To-do list ::
a) Reproduce everything from "The women from" down to "Sisterhood is like that." in the International Women's Day excerpt, word for word.
b) According to the International Women's Day excerpt, in what year did Lelanda Lee join the Berkeley Women's Group?

Selected passage ::

-- START --

International Women’s Day: call for gender equity

Lelanda Lee, member of the Episcopal Church’s Executive Council calls for gender equity on this International Women’s Day. She writes in Patheos:

The women from my Berkeley Women’s Group have been celebrating International Women’s Day annually since before I joined them in 1971. I moved away in 1975 and have made it back rarely since then, but Suzann, our convener, has called me every year on March 8th to remind me that I am one of them, remembered and loved. Sisterhood is like that.

The world is far from achieving gender equity for females explains the Executive Director of United Nations Women, Phumzile Mlambo-Ngcuka, on March 6th in an Associated Press interview. Then former first-lady of the United States, Hilary Rodham Clinton, said, “Human rights are women’s rights and women’s rights are human rights.”

-- END --

Stored data:

-- START --

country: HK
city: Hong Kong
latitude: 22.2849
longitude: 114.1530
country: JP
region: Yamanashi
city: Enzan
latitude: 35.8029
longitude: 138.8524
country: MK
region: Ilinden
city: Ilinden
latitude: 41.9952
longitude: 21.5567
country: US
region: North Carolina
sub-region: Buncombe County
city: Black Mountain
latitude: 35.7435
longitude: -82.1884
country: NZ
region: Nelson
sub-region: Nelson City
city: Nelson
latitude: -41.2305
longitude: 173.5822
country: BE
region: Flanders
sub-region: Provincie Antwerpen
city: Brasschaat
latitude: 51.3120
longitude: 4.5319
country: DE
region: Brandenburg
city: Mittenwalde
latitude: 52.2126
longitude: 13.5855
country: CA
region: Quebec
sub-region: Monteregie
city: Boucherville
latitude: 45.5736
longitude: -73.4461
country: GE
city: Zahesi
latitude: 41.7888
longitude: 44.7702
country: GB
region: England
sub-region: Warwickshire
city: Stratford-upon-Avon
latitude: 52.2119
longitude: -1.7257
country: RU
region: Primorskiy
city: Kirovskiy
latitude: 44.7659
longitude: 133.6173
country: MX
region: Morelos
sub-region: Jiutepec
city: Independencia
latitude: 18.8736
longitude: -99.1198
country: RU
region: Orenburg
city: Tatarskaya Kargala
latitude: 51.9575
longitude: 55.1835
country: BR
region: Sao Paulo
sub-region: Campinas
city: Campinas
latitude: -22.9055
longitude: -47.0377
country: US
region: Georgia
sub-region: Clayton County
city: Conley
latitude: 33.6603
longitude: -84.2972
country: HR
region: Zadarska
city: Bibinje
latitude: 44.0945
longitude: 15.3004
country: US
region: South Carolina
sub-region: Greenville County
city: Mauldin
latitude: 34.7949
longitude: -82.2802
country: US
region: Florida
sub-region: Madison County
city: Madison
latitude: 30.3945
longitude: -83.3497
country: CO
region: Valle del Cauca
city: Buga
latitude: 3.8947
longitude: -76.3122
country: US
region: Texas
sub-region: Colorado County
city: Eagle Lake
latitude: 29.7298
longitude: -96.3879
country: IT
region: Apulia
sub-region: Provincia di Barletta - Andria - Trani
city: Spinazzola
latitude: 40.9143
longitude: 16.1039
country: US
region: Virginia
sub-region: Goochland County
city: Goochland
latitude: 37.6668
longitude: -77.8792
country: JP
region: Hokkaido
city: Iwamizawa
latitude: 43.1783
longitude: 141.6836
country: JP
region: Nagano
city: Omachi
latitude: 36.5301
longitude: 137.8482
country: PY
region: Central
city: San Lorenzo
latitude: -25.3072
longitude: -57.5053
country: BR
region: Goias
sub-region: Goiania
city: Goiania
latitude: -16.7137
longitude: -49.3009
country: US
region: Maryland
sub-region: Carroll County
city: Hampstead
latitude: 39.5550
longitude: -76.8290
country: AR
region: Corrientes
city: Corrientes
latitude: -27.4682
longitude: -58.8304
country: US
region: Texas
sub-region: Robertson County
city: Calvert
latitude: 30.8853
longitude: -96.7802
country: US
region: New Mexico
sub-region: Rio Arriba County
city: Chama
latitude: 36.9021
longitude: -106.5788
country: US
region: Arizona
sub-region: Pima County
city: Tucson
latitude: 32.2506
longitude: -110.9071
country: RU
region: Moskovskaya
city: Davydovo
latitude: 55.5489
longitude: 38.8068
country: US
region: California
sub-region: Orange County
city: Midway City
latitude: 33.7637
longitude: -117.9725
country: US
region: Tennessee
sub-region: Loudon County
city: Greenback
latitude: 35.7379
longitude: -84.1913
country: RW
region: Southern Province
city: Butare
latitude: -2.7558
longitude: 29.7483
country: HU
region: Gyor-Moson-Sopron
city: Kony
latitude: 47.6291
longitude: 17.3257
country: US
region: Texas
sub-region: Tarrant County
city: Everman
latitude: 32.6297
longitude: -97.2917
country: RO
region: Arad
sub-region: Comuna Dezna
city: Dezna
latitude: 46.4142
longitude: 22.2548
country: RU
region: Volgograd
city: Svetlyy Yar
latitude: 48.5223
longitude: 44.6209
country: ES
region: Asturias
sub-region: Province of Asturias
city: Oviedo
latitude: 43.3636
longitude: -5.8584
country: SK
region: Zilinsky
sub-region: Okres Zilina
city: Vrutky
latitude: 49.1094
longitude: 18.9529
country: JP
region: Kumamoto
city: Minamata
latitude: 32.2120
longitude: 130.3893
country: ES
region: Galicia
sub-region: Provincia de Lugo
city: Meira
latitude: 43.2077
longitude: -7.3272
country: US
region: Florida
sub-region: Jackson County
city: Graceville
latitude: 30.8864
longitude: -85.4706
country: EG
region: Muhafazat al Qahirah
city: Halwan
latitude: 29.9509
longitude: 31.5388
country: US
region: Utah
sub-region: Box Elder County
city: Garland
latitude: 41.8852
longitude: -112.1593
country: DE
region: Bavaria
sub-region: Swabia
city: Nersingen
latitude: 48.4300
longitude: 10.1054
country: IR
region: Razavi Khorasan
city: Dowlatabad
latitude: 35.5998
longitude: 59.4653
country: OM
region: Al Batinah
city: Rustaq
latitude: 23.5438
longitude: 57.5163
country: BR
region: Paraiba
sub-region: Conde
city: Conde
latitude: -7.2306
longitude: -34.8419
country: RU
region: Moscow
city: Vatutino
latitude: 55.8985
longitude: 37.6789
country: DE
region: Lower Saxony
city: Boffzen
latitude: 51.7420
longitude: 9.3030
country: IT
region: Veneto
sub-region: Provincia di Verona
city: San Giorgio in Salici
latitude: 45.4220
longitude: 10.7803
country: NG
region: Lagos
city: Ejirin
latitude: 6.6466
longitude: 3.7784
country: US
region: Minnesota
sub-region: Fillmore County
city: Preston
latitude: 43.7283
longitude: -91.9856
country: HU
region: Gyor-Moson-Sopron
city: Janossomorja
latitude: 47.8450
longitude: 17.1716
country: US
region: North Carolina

-- END --

List of solutions ::
a)
The women from my Berkeley Women’s Group have been celebrating International Women’s Day annually since before I joined them in 1971. I moved away in 1975 and have made it back rarely since then, but Suzann, our convener, has called me every year on March 8th to remind me that I am one of them, remembered and loved. Sisterhood is like that.

b) 1971